Publié ! #1

secours-populaire

Présentation par l’éditeur La Compagnie Littéraire

« Soixante-dix ans déjà ! Soixante-dix années que des hommes et des femmes se battent pour faire reculer la précarité qui guette chacun d’entre nous. Jamais l’incertitude de nos avenirs n’a été aussi prégnante dans ce monde où tout va trop vite, où l’humain est oublié.

Alors, des hommes et des femmes guidés par Julien LAUPRÊTRE, sous la bannière du Secours populaire français, se sont opposés à ce tsunami de la misère, et le mot solidarité a pris tout son sens.

C’est pour rendre hommage à tous les acteurs de la solidarité que ce recueil a vu le jour : il est issu d’un concours qui a révélé dix‑sept auteur(e)s qui ont raconté leur vision de la précarité et de la solidarité. Certains de ces textes sont des histoires vécues par les auteur(e)s, d’autres sont purement imaginaires, mais tous ont un point commun, ils posent la question : « Et si la solidarité n’existait pas ? »

Certaines de ces nouvelles sont finement ciselées et nous emportent vers une chute inattendue, d’autres sont décapantes et projettent le lecteur vers des mondes irréels… Mais chaque fois l’émotion est au rendez-vous.

17 textes ont été sélectionnés par un jury composé de bénévoles du Secours populaire français pour constituer un recueil vendu au bénéfice de l’association, préfacé par Patrick Poivre d’Arvor. »

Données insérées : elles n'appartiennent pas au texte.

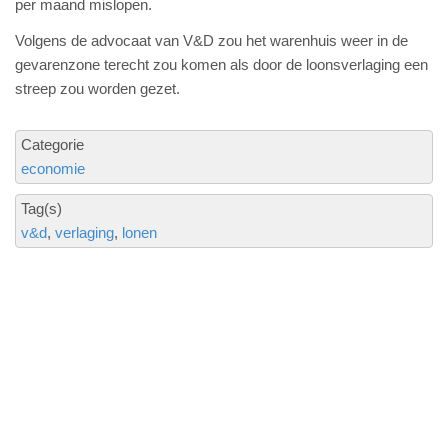
per maand mislopen.
Volgens de advocaat van V&D zou het warenhuis weer in de
gevarenzone terecht zou komen als door de loonsverlaging een
streep zou worden gezet.
Categorie
economie
Tag(s)
v&d
verlaging
lonen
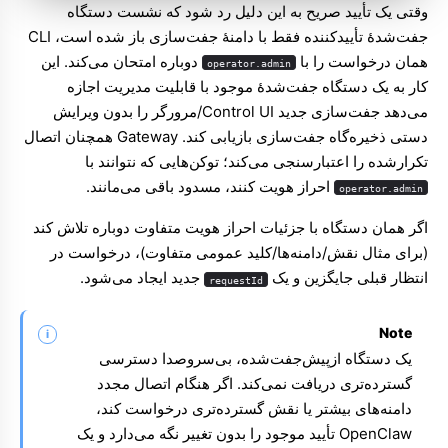
وقتی یک تأیید صریح به این دلیل رد شود که نشست دستگاه
جفت‌شدهٔ تأییدکننده فقط با دامنهٔ جفت‌سازی باز شده است، CLI
همان درخواست را با
دوباره امتحان می‌کند. این
operator.admin
کار به یک دستگاه جفت‌شدهٔ موجود با قابلیت مدیریت اجازه
می‌دهد جفت‌سازی جدید Control UI/مرورگر را بدون ویرایش
دستی ذخیره‌گاه جفت‌سازی بازیابی کند. Gateway همچنان اتصال
تکرارشده را اعتبارسنجی می‌کند؛ توکن‌هایی که نتوانند با
احراز هویت کنند، مسدود باقی می‌مانند.
operator.admin
اگر همان دستگاه با جزئیات احراز هویت متفاوت دوباره تلاش کند
(برای مثال نقش/دامنه‌ها/کلید عمومی متفاوت)، درخواست در
انتظار قبلی جایگزین و یک
جدید ایجاد می‌شود.
requestId
Note
یک دستگاه ازپیش‌جفت‌شده، بی‌سروصدا دسترسی
گسترده‌تری دریافت نمی‌کند. اگر هنگام اتصال مجدد
دامنه‌های بیشتر یا نقش گسترده‌تری درخواست کند،
OpenClaw تأیید موجود را بدون تغییر نگه می‌دارد و یک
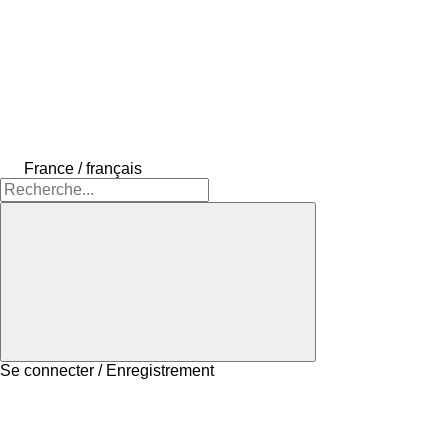
France / français
Se connecter / Enregistrement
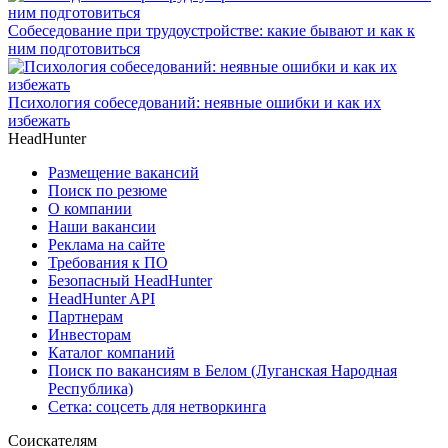
Собеседование при трудоустройстве: какие бывают и как к
ним подготовиться
Психология собеседований: неявные ошибки и как их
избежать
HeadHunter
Размещение вакансий
Поиск по резюме
О компании
Наши вакансии
Реклама на сайте
Требования к ПО
Безопасный HeadHunter
HeadHunter API
Партнерам
Инвесторам
Каталог компаний
Поиск по вакансиям в Белом (Луганская Народная
Республика)
Сетка: соцсеть для нетворкинга
Соискателям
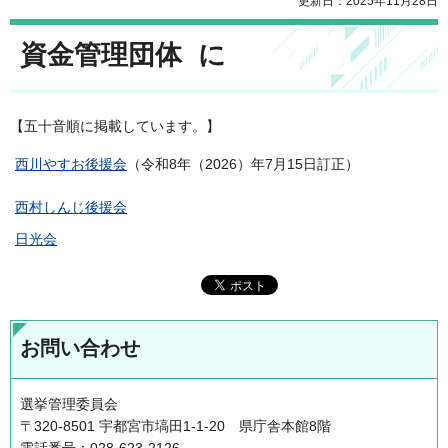
更新日：2025年11月28日
資金管理団体 に
【五十音順に掲載しています。】
西川やすお後援会
（令和8年（2026）年7月15日訂正）
西村しんじ後援会
日光会
お問い合わせ
選挙管理委員会
〒320-8501 宇都宮市塙田1-1-20 県庁舎本館8階
電話番号：028-623-2126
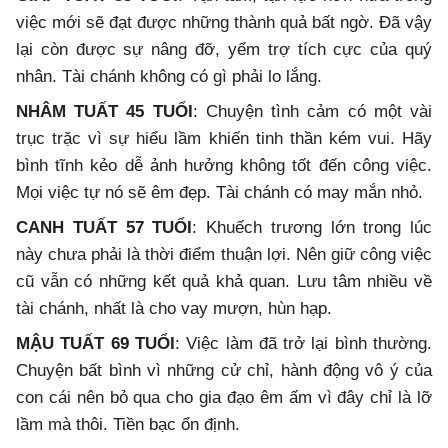
việc mới sẽ đạt được những thành quả bất ngờ. Đã vậy
lại còn được sự nâng đỡ, yểm trợ tích cực của quý
nhân. Tài chánh không có gì phải lo lắng.
NHÂM TUẤT 45 TUỔI
: Chuyện tình cảm có một vài
trục trặc vì sự hiểu lầm khiến tinh thần kém vui. Hãy
bình tĩnh kẻo dễ ảnh hưởng không tốt đến công việc.
Mọi việc tự nó sẽ êm đẹp. Tài chánh có may mắn nhỏ.
CANH TUẤT 57 TUỔI
: Khuếch trương lớn trong lúc
này chưa phải là thời điểm thuận lợi. Nên giữ công việc
cũ vẫn có những kết quả khả quan. Lưu tâm nhiều về
tài chánh, nhất là cho vay mượn, hùn hạp.
MẬU TUẤT 69 TUỔI
: Việc làm đã trở lại bình thường.
Chuyện bất bình vì những cử chỉ, hành động vô ý của
con cái nên bỏ qua cho gia đạo êm ấm vì đây chỉ là lỡ
lầm mà thôi. Tiền bạc ổn định.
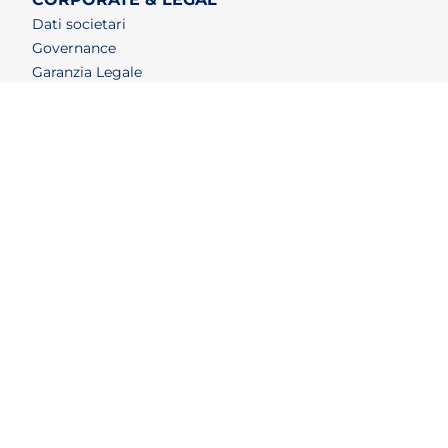
Dati societari
Governance
Garanzia Legale
Accessibilità
FEA (Firma elettronica avanzata)
LAVORA CON NOI
(apri in un nuovo tab)
Esselungajob
(apri in un nuovo tab)
Posizioni aperte
(apri in un nuovo tab)
Eventi di recruiting
SERVIZIO CLIENTI
Faq e Contatti
Allerte e richiami
Smaltimento confezioni
Detersivi e insetticidi
Agevolazioni
Tabelle comparative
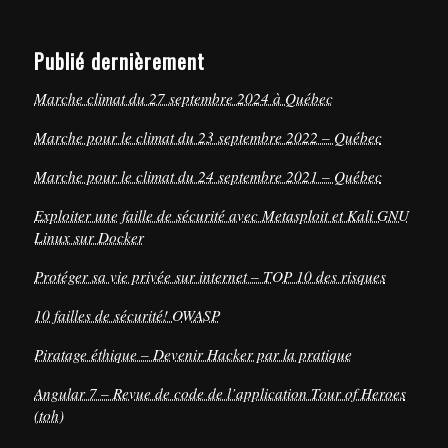
Publié dernièrement
Marche climat du 27 septembre 2024 à Québec
Marche pour le climat du 23 septembre 2022 – Québec
Marche pour le climat du 24 septembre 2021 – Québec
Exploiter une faille de sécurité avec Metasploit et Kali GNU
Linux sur Docker
Protéger sa vie privée sur internet – TOP 10 des risques
10 failles de sécurité! OWASP
Piratage éthique – Devenir Hacker par la pratique
Angular 7 – Revue de code de l’application Tour of Heroes
(toh)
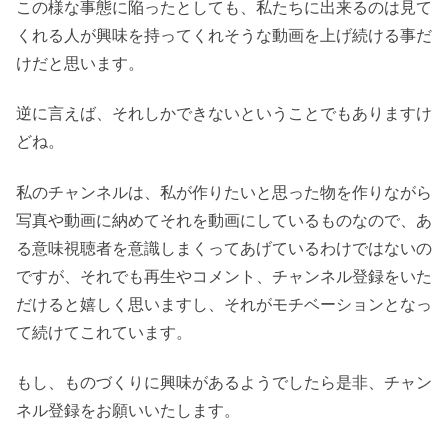
この様な事態に陥ったとしても、私たちに出来るのは見て
くれる人が興味を持ってくれそうな動画を上げ続ける事だ
けだと思います。
逆に言えば、それしかできないということでもありますけ
どね。
私のチャンネルは、私が作りたいと思った物を作りながら
写真や動画に納めてそれを動画にしているものなので、あ
る意味視聴者を意識しまくってあげているわけではないの
ですが、それでも再生やコメント、チャンネル登録をいた
だけると嬉しく思いますし、それがモチベーションとなっ
て続けてこれています。
もし、ものづくりに興味があるようでしたら是非、チャン
ネル登録をお願いいたします。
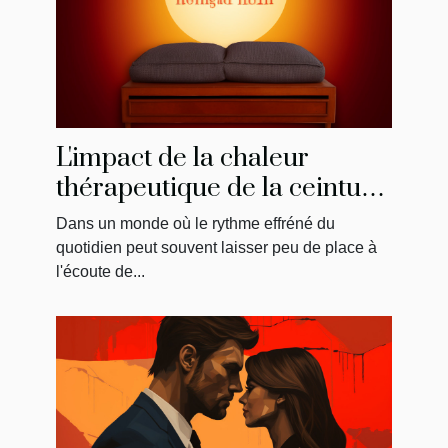
L'impact de la chaleur
thérapeutique de la ceinture
menstruelle sur
Dans un monde où le rythme effréné du
l'amélioration du bien-être
quotidien peut souvent laisser peu de place à
général
l'écoute de...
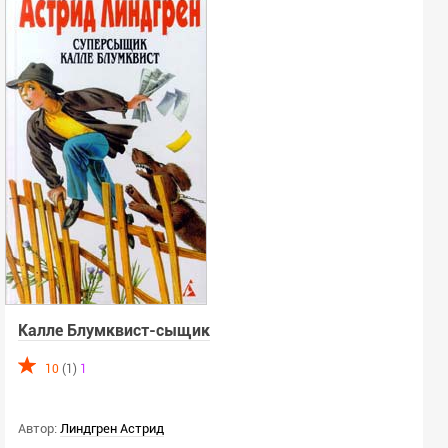
Калле Блумквист-сыщик
10
(1)
1
Автор:
Линдгрен Астрид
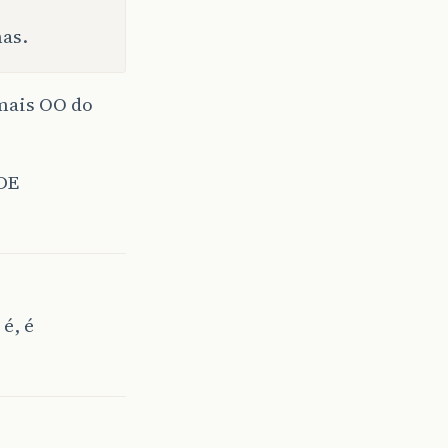
has.
mais OO do
DE
 é, é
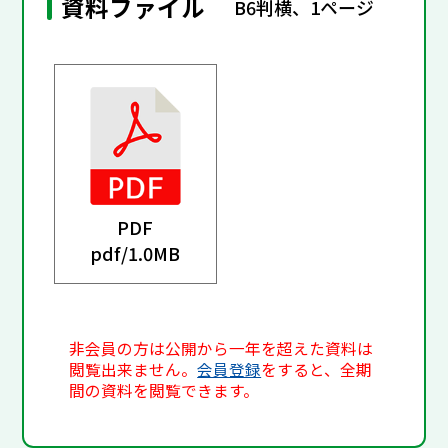
資料ファイル
B6判横、1ページ
PDF
pdf/
1.0MB
非会員の方は公開から一年を超えた資料は
閲覧出来ません。
会員登録
をすると、全期
間の資料を閲覧できます。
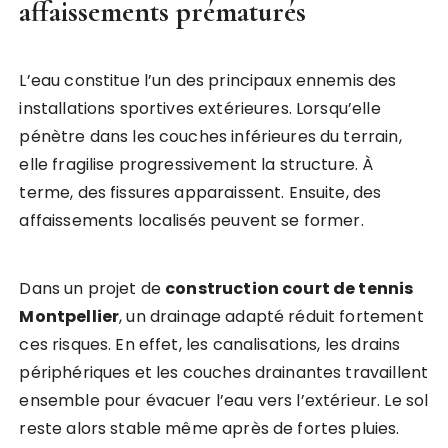
affaissements prématurés
L’eau constitue l’un des principaux ennemis des
installations sportives extérieures. Lorsqu’elle
pénètre dans les couches inférieures du terrain,
elle fragilise progressivement la structure. À
terme, des fissures apparaissent. Ensuite, des
affaissements localisés peuvent se former.
Dans un projet de
construction court de tennis
Montpellier
, un drainage adapté réduit fortement
ces risques. En effet, les canalisations, les drains
périphériques et les couches drainantes travaillent
ensemble pour évacuer l’eau vers l’extérieur. Le sol
reste alors stable même après de fortes pluies.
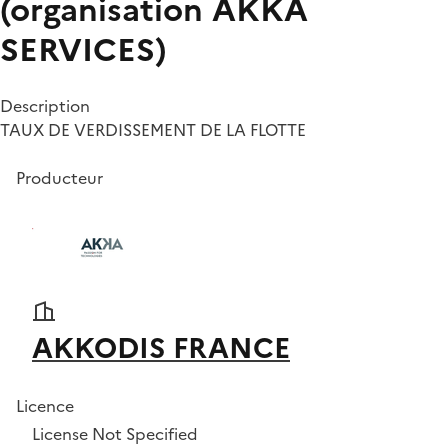
(organisation AKKA
SERVICES)
Description
TAUX DE VERDISSEMENT DE LA FLOTTE
Producteur
AKKODIS FRANCE
Licence
License Not Specified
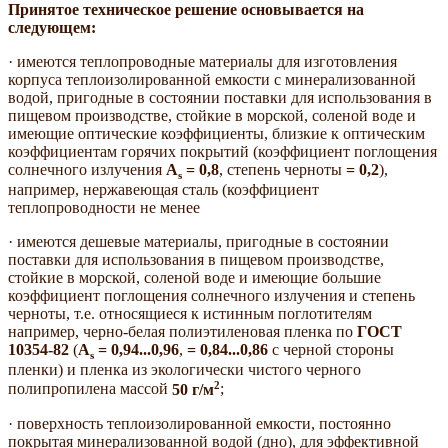
Принятое техническое решение основывается на
следующем:
· имеются теплопроводные материалы для изготовления
корпуса теплоизолированной емкости с минерализованной
водой, пригодные в состоянии поставки для использования в
пищевом производстве, стойкие в морской, соленой воде и
имеющие оптические коэффициенты, близкие к оптическим
коэффициентам горячих покрытий (коэффициент поглощения
солнечного излучения
A
= 0,8
, степень черноты
= 0,2
),
s
например, нержавеющая сталь (коэффициент
теплопроводности не менее
· имеются дешевые материалы, пригодные в состоянии
поставки для использования в пищевом производстве,
стойкие в морской, соленой воде и имеющие большие
коэффициент поглощения солнечного излучения и степень
черноты, т.е. относящиеся к истинным поглотителям
например, черно-белая полиэтиленовая пленка по
ГОСТ
10354-82
(
A
= 0,94...0,96
,
= 0,84...0,86
с черной стороны
s
пленки) и пленка из экологически чистого черного
2
полипропилена массой
50 г/м
;
· поверхность теплоизолированной емкости, постоянно
покрытая минерализованной водой (дно), для эффективной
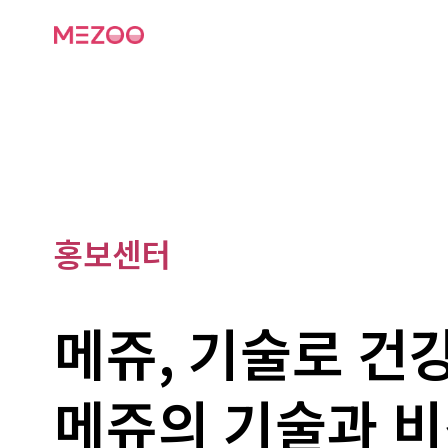
홍보센터
메쥬, 기술로 건
메쥬의 기술과 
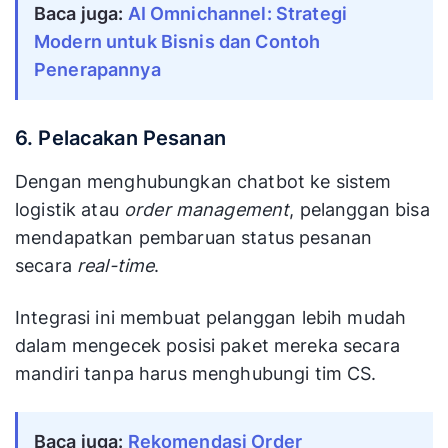
Baca juga:
AI Omnichannel: Strategi
Modern untuk Bisnis dan Contoh
Penerapannya
6. Pelacakan Pesanan
Dengan menghubungkan chatbot ke sistem
logistik atau
order management
, pelanggan bisa
mendapatkan pembaruan status pesanan
secara
real-time
.
Integrasi ini membuat pelanggan lebih mudah
dalam mengecek posisi paket mereka secara
mandiri tanpa harus menghubungi tim CS.
Baca juga:
Rekomendasi Order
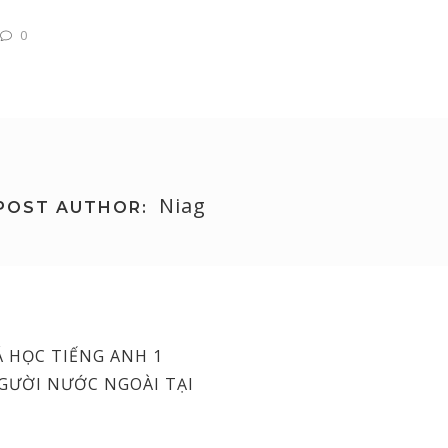
0
Niag
POST AUTHOR:
Á HỌC TIẾNG ANH 1
NGƯỜI NƯỚC NGOÀI TẠI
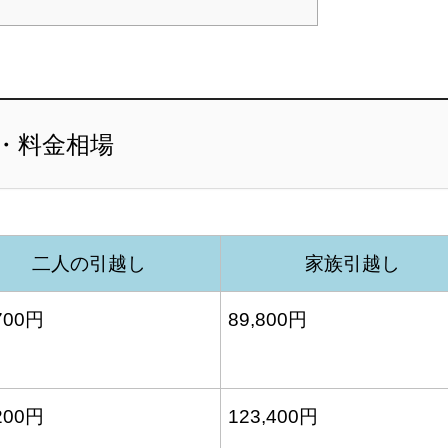
・料金相場
二人の引越し
家族引越し
700円
89,800円
200円
123,400円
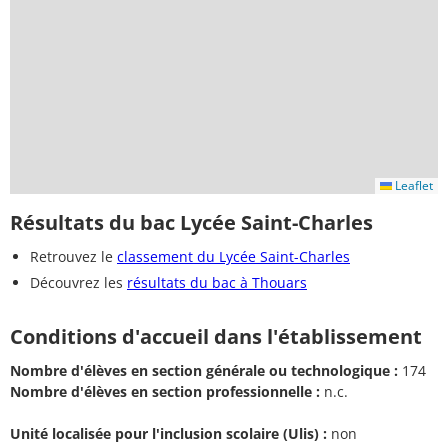
Leaflet
Résultats du bac Lycée Saint-Charles
Retrouvez le
classement du Lycée Saint-Charles
Découvrez les
résultats du bac à Thouars
Conditions d'accueil dans l'établissement
Nombre d'élèves en section générale ou technologique :
174
Nombre d'élèves en section professionnelle :
n.c.
Unité localisée pour l'inclusion scolaire (Ulis) :
non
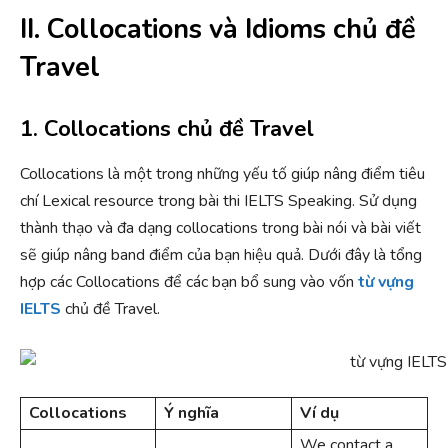
II. Collocations và Idioms chủ đề
Travel
1. Collocations chủ đề Travel
Collocations là một trong những yếu tố giúp nâng điểm tiêu
chí Lexical resource trong bài thi IELTS Speaking. Sử dụng
thành thạo và đa dạng collocations trong bài nói và bài viết
sẽ giúp nâng band điểm của bạn hiệu quả. Dưới đây là tổng
hợp các Collocations để các bạn bổ sung vào vốn
từ vựng
IELTS
chủ đề Travel.
Collocations
Ý nghĩa
Ví dụ
We contact a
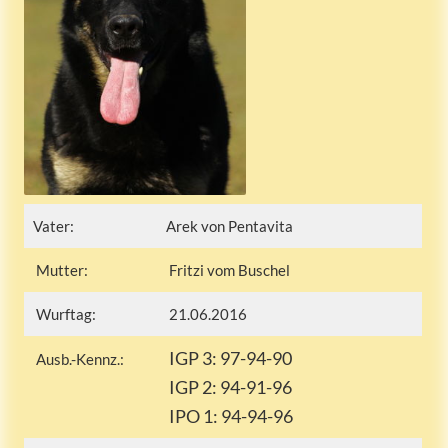
Vater:
Arek von Pentavita
Mutter:
Fritzi vom Buschel
Wurftag:
21.06.2016
IGP 3: 97-94-90
Ausb.-Kennz.:
IGP 2: 94-91-96
IPO 1: 94-94-96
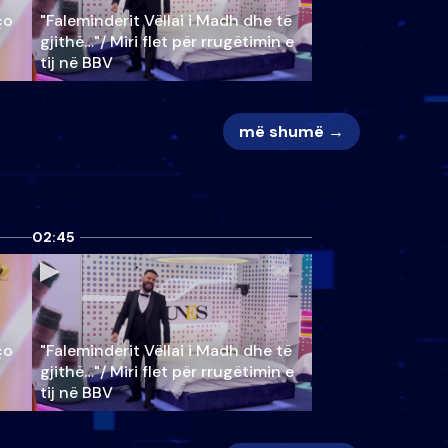
ço
"Faleminderit Vëllai i Madh dhe të
gjithë…"/ Miri flet për rrugëtimin e
tij në BBV
më shumë →
02:45
ço
"Faleminderit Vëllai i Madh dhe të
gjithë…"/ Miri flet për rrugëtimin e
tij në BBV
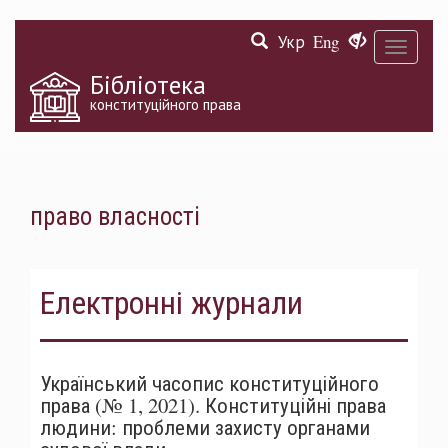
Перейти
Укр
Eng
до
Toggle
основного
navigati
матеріалу
Бібліотека
конституційного права
право власності
Електронні журнали
Український часопис конституційного
права (№ 1, 2021). Конституційні права
людини: проблеми захисту органами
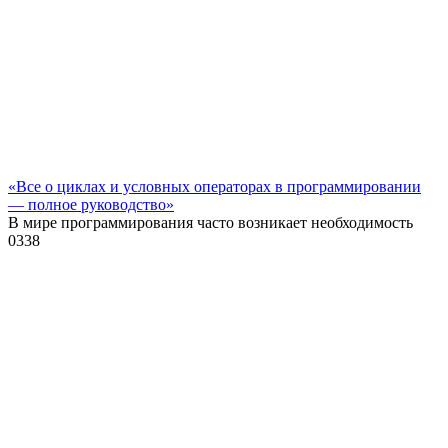
«Все о циклах и условных операторах в программировании
— полное руководство»
В мире программирования часто возникает необходимость
0
338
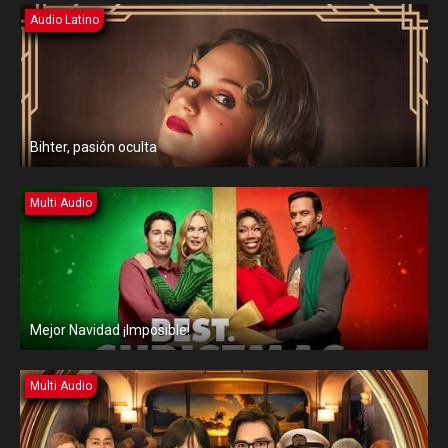
Audio Latino
Bihter, pasión oculta
Multi Audio
Mejor Navidad ¡Imposible!
Multi Audio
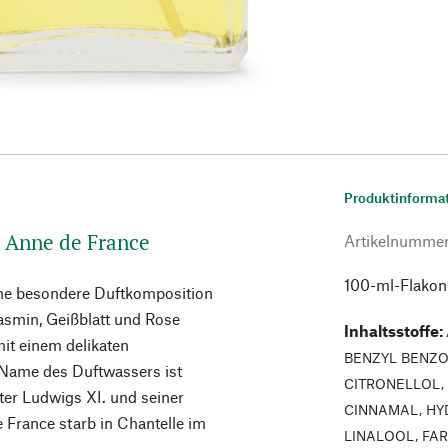
Produktinforma
n Anne de France
Artikelnumme
100-ml-Flakon
eine besondere Duftkomposition
asmin, Geißblatt und Rose
Inhaltsstoffe
:
mit einem delikaten
BENZYL BENZOA
 Name des Duftwassers ist
CITRONELLOL,
ter Ludwigs XI. und seiner
CINNAMAL, HY
 France starb in Chantelle im
LINALOOL, FARN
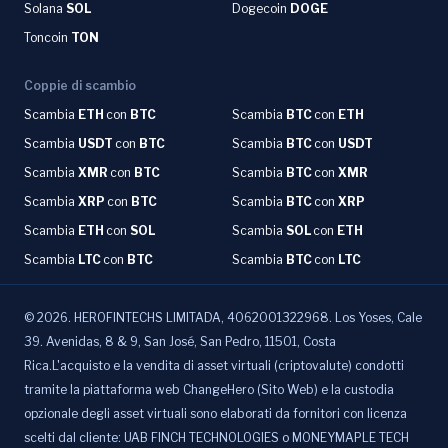
Solana
SOL
Dogecoin
DOGE
Toncoin
TON
Coppie di scambio
Scambia
ETH
con
BTC
Scambia
BTC
con
ETH
Scambia
USDT
con
BTC
Scambia
BTC
con
USDT
Scambia
XMR
con
BTC
Scambia
BTC
con
XMR
Scambia
XRP
con
BTC
Scambia
BTC
con
XRP
Scambia
ETH
con
SOL
Scambia
SOL
con
ETH
Scambia
LTC
con
BTC
Scambia
BTC
con
LTC
©
2026
.
HEROFINTECHS LIMITADA, 4062001322968. Los Yoses, Cale
39. Avenidas, 8 & 9, San José, San Pedro, 11501, Costa
Rica.L'acquisto e la vendita di asset virtuali (criptovalute) condotti
tramite la piattaforma web ChangeHero (Sito Web) e la custodia
opzionale degli asset virtuali sono elaborati da fornitori con licenza
scelti dal cliente: UAB FINCH TECHNOLOGIES o MONEYMAPLE TECH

Début de ma nouvelle Hors les murs :

Cela doit faire trois kilomètres que je marche sur cette route de campagne et le gamin me suit toujours. Il garde ses distances depuis que je lui ai jeté des cailloux pour qu’il arrête de me coller aux basques. Mais il est encore là. Il a toujours cet air de chiot écarté d’une portée et il continue de m’hameçonner comme si j’étais une mère ingrate. J’ai beau lui avoir expliqué que je ne voulais pas de lui et de sa gueule de Petit Prince à la rue, mais il continue de quémander des restes de mon affection. J’ai déjà un chien, pas besoin de deux.

*

Joseph est à son bureau et s’applique pour écrire une lettre d’adieu. Pas de corde à une poutre ni de médicaments en surnombre ni de gaz s’échappant d’un four ouvert, uniquement une petite valise en carton qui appartenait à sa grand-mère. Il y a mis tout ce qui lui semblait nécessaire à son voyage sans fin : trois chemises, trois paires de chaussettes, trois caleçons, un pantalon, une brosse à dents, du dentifrice, une serviette éponge, un savon et douze livres qui prennent trop de place. Cela faisait vingt-cinq ans qu’il n’avait pas écrit avec un stylo-plume, il en est à son troisième essai et il n’a presque plus de papier.

*

Il m’a jeté des cailloux ! Pourquoi il m’aime pas ? Comme si j’étais comme les autres, comme si j’avais choisi, comme si j’étais une mauvaise maladie. J’ai jamais rien fait de mal, pourtant. J’ai jamais frappé, j’ai jamais tué, j’ai jamais volé. Même quand j’étais dans le foyer la fois où il a plu toute la semaine. J’ai fini ce que j’avais puis j’ai dormi. Les gens me donnaient assez pour pas que je meure, ça me suffisait. J’ai été bien élevé, moi. Mes parents m’ont toujours dit qu’il fallait pas faire aux autres ce qu’on veut pas qu’on vous fasse. Et là, je reçois des cailloux sur la tête parce que pour la première fois depuis un an, j’essaie d’avoir un ami.

*

Vladimir n’arrive pas à entendre les mots du professeur. Ils se propagent entre ses deux oreilles comme un bruit blanc dépourvu d’attrait. Ce n’est pas qu’il ne comprend pas, mais les quelques nuages qu’il aperçoit à travers les fenêtres de la classe accaparent toute son attention. Leur progression lente et constante le fascine ; la manière qu’ils ont de se déformer petit à petit pour passer d’une image à une autre. Il n’y voit pas des visages ou des animaux, mais des mondes multicolores en mouvements. Une planète avec ses continents, ses mers et ses montagnes. Une forêt avec ses arbres, ses prairies et ses rivières. Un château avec ses tours, sa princesse et son roi.